At heroin encampment, time to stop talking and start cleaning

Philadelphia Police Inspector Michael McCarrick, left, pointed out areas where drug users will access the shooting gallery under the bridge at the the Conrail tracks in Fairhill. The city is threatening to sue Conrail for not cleaning and sealing up the area.

When I first called Conrail, asking what they were going to do about the heroin encampment along the railroad tracks in Fairhill two years ago, I was met with a big ehhhhhhhhh.

The place where human beings live in hovels and die in the dirt? Where trash rises like mountains and decades of hypodermic needles layer the earth? The place that has long been a pit of suffering and a plague upon a neighborhood?

Nope, said the railroad company, it wasn’t aware of any complaints.

Honestly, city and state officials weren’t much better. They were unwilling to exert the pressure needed to get the half-mile gorge cleaned up and find the people help.

It had long been like that with the tent city in Fairhill that is known to its 120 or so inhabitants as El Campamento. Promises were made and broken. The camp endured. Lives lingered. Needles piled.

Now, the ball is kind of rolling. The city is doing what it should have been doing ages ago. Mayor Kenney and his managing director, Mike DiBerardinis, have summoned city agencies to figure out drug-treatment and housing options for the people living and dying in the muck at El Campamento. They are spending money to clean and police the corridor, about $10 million last year – and sending in more outreach teams. Trash is being hauled away. About 100 tons a month. It’s making a dent, somewhat.

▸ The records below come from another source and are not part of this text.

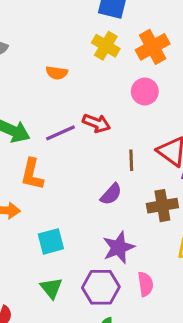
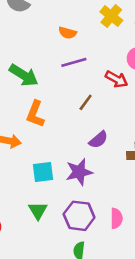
red arrow: (96, 123) -> (116, 79), moved
purple line: (61, 133) -> (74, 62), moved
brown line: (131, 160) -> (86, 102), moved, turned 30
purple star: (119, 247) -> (79, 172), moved

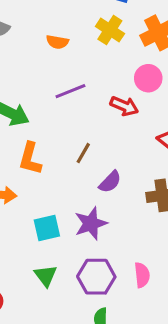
orange semicircle: (67, 33) -> (57, 42), moved
brown line: (86, 102) -> (83, 153), moved

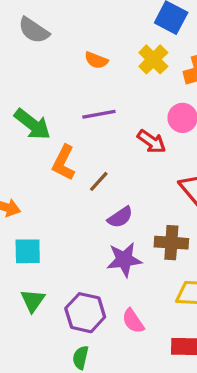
orange L-shape: (30, 159) -> (64, 163), moved
purple star: (91, 223) -> (124, 260), moved
cyan square: (47, 228) -> (28, 251), moved
pink semicircle: (142, 275) -> (133, 321), turned 140

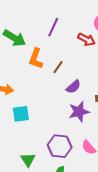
purple line: (99, 114) -> (53, 27), turned -48
green triangle: (33, 301) -> (28, 160), moved

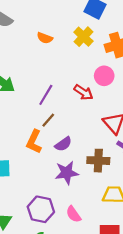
purple line: (53, 27) -> (46, 95), moved
orange L-shape: (36, 59) -> (34, 142), moved

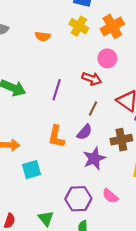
brown line: (48, 120) -> (93, 108), moved

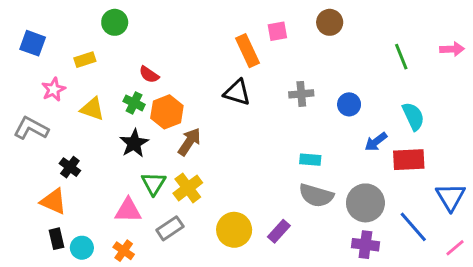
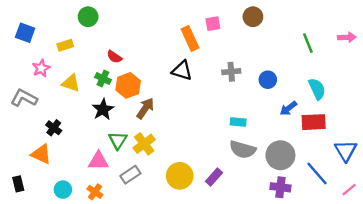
black rectangle: (56, 239) -> (18, 184), moved

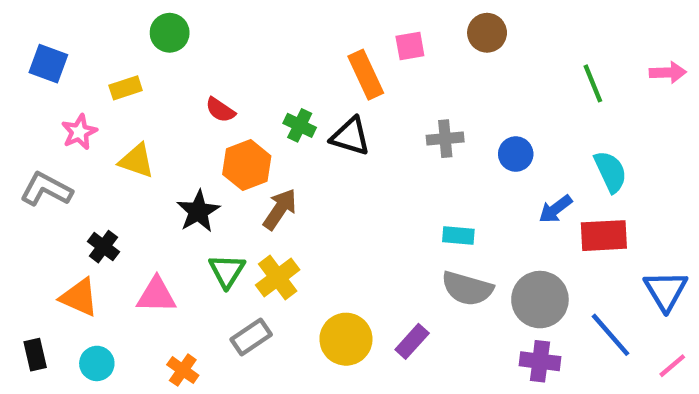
green cross: (103, 79) -> (300, 125), moved
pink triangle: (98, 161) -> (156, 295), moved
cyan circle: (63, 190) -> (97, 363), moved

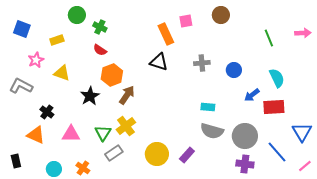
green cross: (300, 125) -> (100, 27), moved
green triangle: (227, 271) -> (103, 133), moved
cyan circle: (97, 363) -> (54, 169), moved

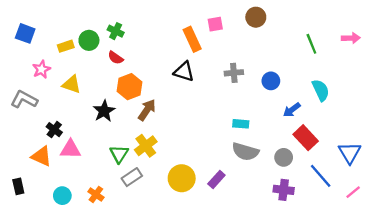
green circle: (77, 15) -> (89, 40), moved
red rectangle: (274, 107) -> (306, 138), moved, turned 50
pink triangle: (71, 134) -> (70, 149), moved
gray circle: (245, 136) -> (284, 157), size x0.6

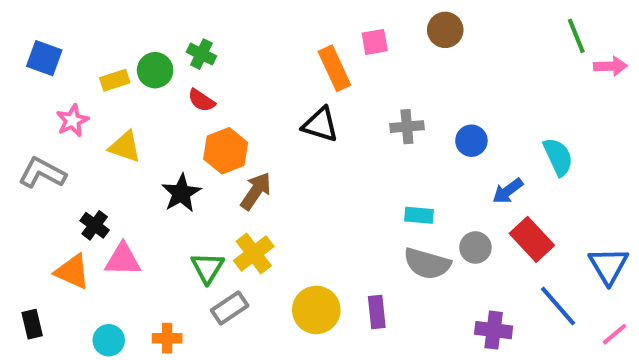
green line: (311, 44) -> (576, 36), moved
gray circle: (284, 157) -> (475, 248), moved
purple rectangle: (216, 179) -> (377, 312), turned -48
orange cross: (96, 194) -> (167, 338), turned -35

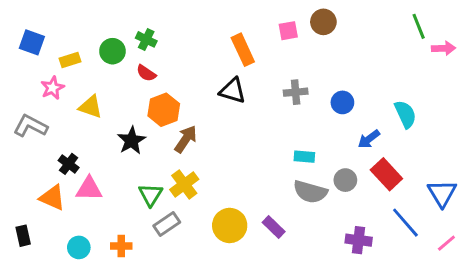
pink square: (375, 42) -> (288, 31), moved
yellow rectangle: (115, 80) -> (70, 60), moved
purple rectangle: (377, 312) -> (274, 227), turned -40

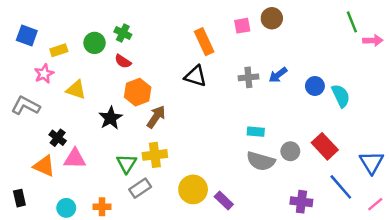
blue circle: (342, 102) -> (315, 86), moved
blue arrow: (369, 139) -> (278, 75), moved
yellow cross: (184, 184) -> (155, 155), turned 30
purple rectangle: (274, 227) -> (224, 201), moved

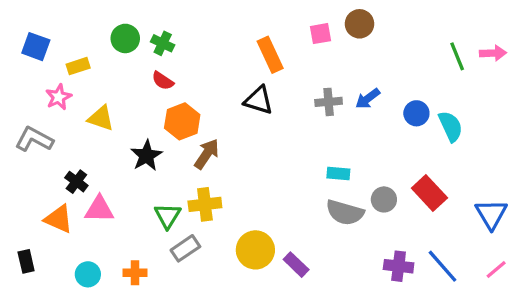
green line: (352, 22) -> (457, 56), moved
green circle: (95, 43) -> (125, 38), moved
blue line: (341, 187) -> (442, 266), moved

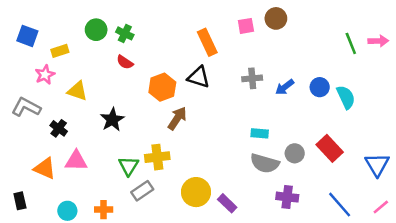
blue arrow: (368, 99) -> (285, 87), moved
orange hexagon: (182, 121) -> (162, 87), moved
brown arrow: (207, 154) -> (177, 118), moved
black cross: (76, 182) -> (59, 128), moved
purple cross: (399, 266) -> (287, 197), moved

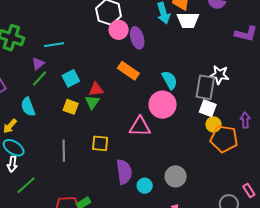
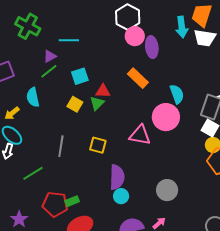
green line: (26, 185) -> (33, 173), moved
cyan circle: (145, 186) -> (121, 196), moved

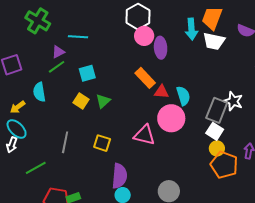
red triangle: (103, 91) -> (161, 92), moved

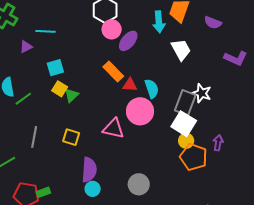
white trapezoid: (214, 41) -> (181, 50), moved, turned -130
purple ellipse: (161, 48) -> (128, 41), turned 45
green line: (57, 67) -> (23, 99), moved
yellow square: (81, 101) -> (60, 89), moved
white square: (215, 131) -> (184, 124), size x1.4

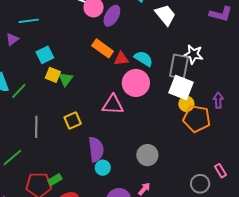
cyan semicircle: (152, 89) -> (143, 59), turned -30
yellow square: (71, 137) -> (73, 120), turned -30

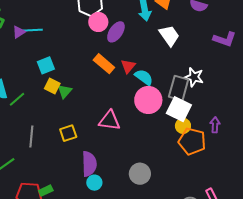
purple triangle: (12, 39) -> (19, 32), moved
red triangle: (121, 59) -> (128, 66), moved, turned -49
pink circle: (136, 83) -> (148, 100), moved

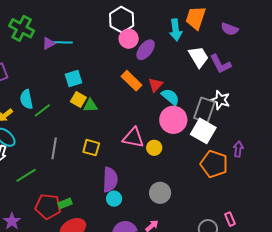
purple L-shape: (225, 39) -> (220, 64), moved, turned 40
green triangle: (65, 91) -> (90, 106), turned 42
yellow circle: (183, 126) -> (154, 148), moved
yellow square: (68, 133) -> (91, 148), turned 30

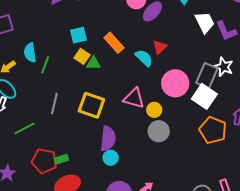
orange rectangle: (131, 81) -> (114, 43), moved
cyan semicircle: (170, 97) -> (144, 58), moved
green line: (42, 110) -> (45, 65), turned -36
yellow square: (91, 148) -> (91, 105), size x1.5
gray circle: (160, 193) -> (159, 131), moved

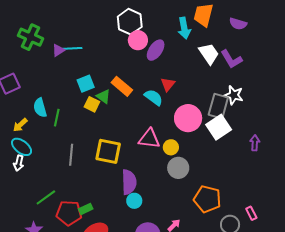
green triangle: (93, 63) -> (103, 97), moved, turned 42
white square: (204, 96) -> (219, 127), turned 30
green line: (25, 128) -> (46, 197), moved
orange pentagon: (213, 130) -> (207, 199), moved

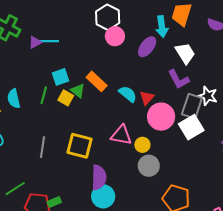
purple ellipse: (156, 50) -> (147, 47), moved
purple L-shape: (231, 59) -> (179, 79), moved
red triangle: (168, 84) -> (147, 98), moved
green line: (57, 118) -> (44, 95), moved
cyan circle: (134, 201) -> (103, 196), size x1.5

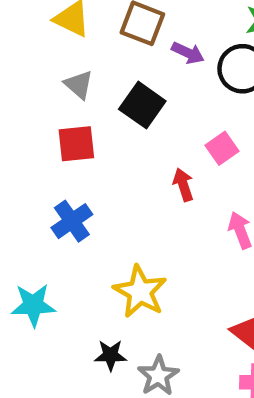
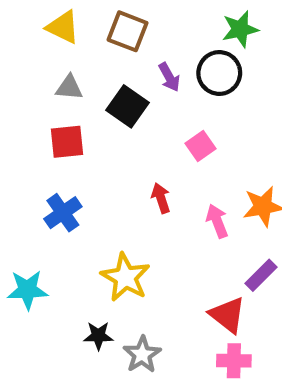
purple arrow: (188, 53) -> (169, 77), moved, turned 36
gray triangle: (79, 85) -> (69, 88), turned -36
red arrow: (183, 185) -> (161, 198), moved

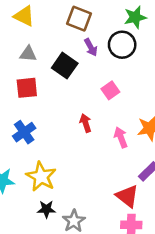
brown square: (128, 31) -> (79, 19), moved
yellow star: (125, 277) -> (41, 177), moved

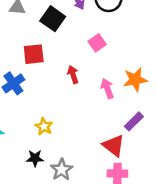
red square: (27, 88) -> (34, 54), moved
yellow star: (41, 177) -> (44, 127), moved, size x0.6

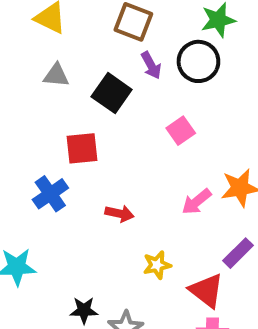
red arrow: (73, 75) -> (119, 214), moved, turned 120
pink arrow: (107, 88) -> (197, 202), turned -108
yellow star: (44, 127) -> (157, 265), moved, turned 30

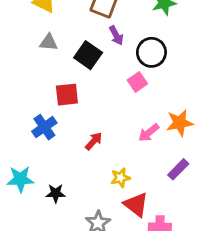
black circle: (198, 61) -> (151, 52), moved
red arrow: (119, 214) -> (94, 141), turned -60
red triangle: (206, 291) -> (136, 205), moved
black star: (84, 310) -> (56, 193), moved

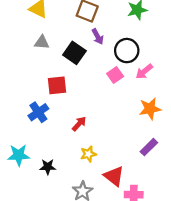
pink arrow: (149, 133) -> (144, 71), moved
yellow star: (120, 178) -> (88, 154), moved

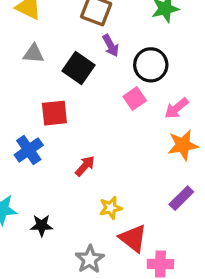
pink arrow: (144, 71) -> (176, 108), moved
yellow star: (88, 154) -> (111, 208), moved

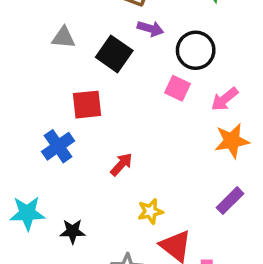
purple arrow: (111, 46) -> (150, 29), turned -45
pink square: (135, 99) -> (178, 88), turned -30

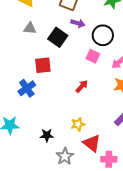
red arrow: (121, 164) -> (82, 86), moved
black star: (73, 231) -> (47, 135), moved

And until a few weeks ago the city and Conrail – which owns the tracks and some of the land along them – say they were having productive conversations on how to clean and seal the area. But then the talking stopped.

On Thursday, the behind-the-scenes bickering went public when Kenney declared the train gorge, which runs from Second Street and Indiana Avenue to Kensington Avenue, to be a public-health nuisance. It’s a big and needed step.

If about a decade late.

The mayor then slapped Conrail with a slew of property-maintenance violations for failing to clean and fence its land. He gave the corporation 30 days, threatened a lawsuit.

For its part, Conrail lamented the city’s “adversarial” tone. It's working with the community on “comprehensive solutions.” In short, it's saying the city is being a bunch of meanies.

Look, Conrail may have some legitimate beefs about what’s been going on at the bargaining table. I don’t know, maybe the city could brush up on its etiquette. And it’s true that the city let the camp fester for way too long – an easy and shameful reminder of the worth, or lack thereof, that we have long ascribed to the most desperate Philadelphians.

But Conrail needs to act. And it needs to stop acting as if it is offering alternate solutions. It is standing in the way.

There’s no honor badge for participation. Not when you map out the city’s nearly 900 overdoses last year and the thickest cluster is found at the heart of El Campamento. Not when the medical examiner says 17 people died there last year – about one person every three weeks – and 29 more overdosed. Not when police and EMTs and social workers and volunteers take their health in their hands every time they traverse the needle-strewn slopes. Not while a neighborhood suffers.

As my colleague Alfred Lubrano has long reported, helping the people in the camp will be complicated. Providing addiction treatment and finding housing for them will pose the biggest challenges. Some won’t want help.

And as my colleagues Stephanie Farr and Sam Wood reported in their  recent look at the encampment, nothing will happen unless everyone gets to the table and gets to work. Now.

The posturing on both sides needs to end. The city needs to keep moving forward. And Conrail needs to clean up its land and stop complaining how it’s not fair.  

Because you know what’s not fair? That this place ever existed at all.